_EXERCISE GOAL_
Pull out each line in the rows below that contains the word "time". Case counts.
□ □ □
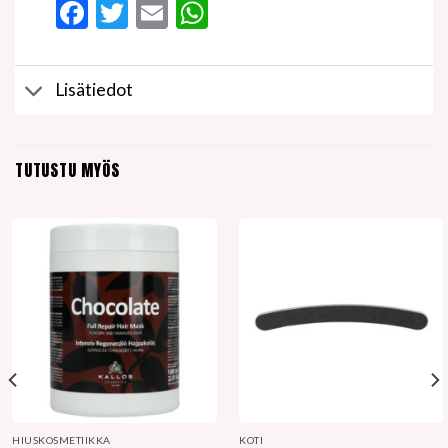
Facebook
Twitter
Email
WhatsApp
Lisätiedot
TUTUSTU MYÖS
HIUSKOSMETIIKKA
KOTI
□ □ □
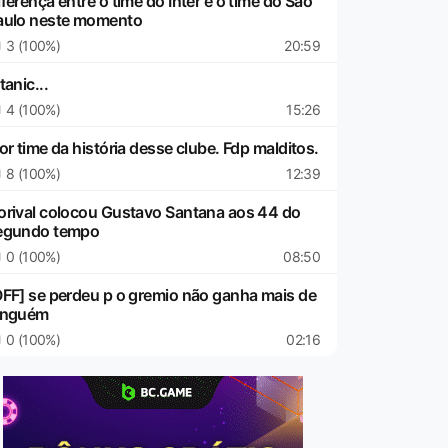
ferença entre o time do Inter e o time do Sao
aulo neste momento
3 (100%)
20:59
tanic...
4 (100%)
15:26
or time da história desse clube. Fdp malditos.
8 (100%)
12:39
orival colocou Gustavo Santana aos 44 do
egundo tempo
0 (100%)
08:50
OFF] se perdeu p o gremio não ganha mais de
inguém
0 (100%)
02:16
□ □ □
_RESPONSE BOX_
ferença entre o time do Inter e o time do Sao
or time da história desse clube. Fdp malditos.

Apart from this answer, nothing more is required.